*It's easier said than done though. I love my family and I believe in God. I've got loads of hobbies, a good career, have travelled extensively with family members but have no desire at all to live abroad. I can't lie there is resentment there but only really because I'm single and 35. Luckily, my family agreed to let me live alone eventually but only so I'd be used to living alone when they eventually pass away.
My cousins and religious friends are all happily married with children. That's all I really wanted too and I would have been happy to have married young and have had a large family and not use contraception other than NFP. I know it's not exactly the kind of thing that you admit to on Mumsnet lol but I would have been quite happy with that kind of life. I longed to be a wife and mother more than anything really. Although, I'd always want to have some financial independence and a running away fund!
I know it all sounds crazy but I promise if you'd met me in real life you'd think I was totally normal.

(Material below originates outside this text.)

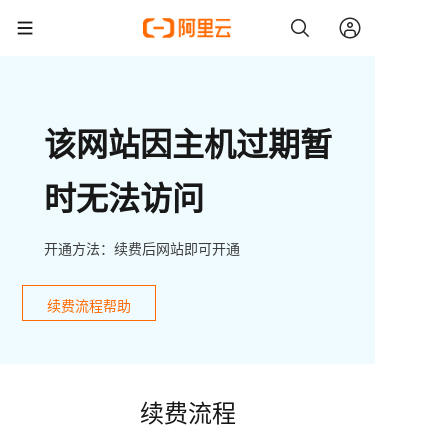
该网站因主机过期暂
时无法访问
开通方法：续费后网站即可开通
续费流程帮助
续费流程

I've got lots of very liberal friends who were raised very differently to me.*
Shady I know your family are probably nice people/good people in many ways but your post still disturbs me. You sound so much under their control, even living separately from them
It doesn't sound healthy or fair.
38 is not too old to meet a partner and have children; everything you say sounds like a partner and family is a past goal, is over .. it's not!
I had my first child at 41, and I've met lots of other late 39s, early 40s mothers. Even if you don't have children (which you must certainly can still physically do for several more years, longer with donor eggs should you wish to go that route) you can still meet a partner and be married.
I know women who've met their husbands 'later', done too late for kids unfortunately (in her 50s) but are nonetheless happy in their marriages and delighted to have a partner in life to travel with, socialise with, be part of wider family life in both sides etc.
You speak as if it's over for you, done and dusted, and that makes me v frustrated.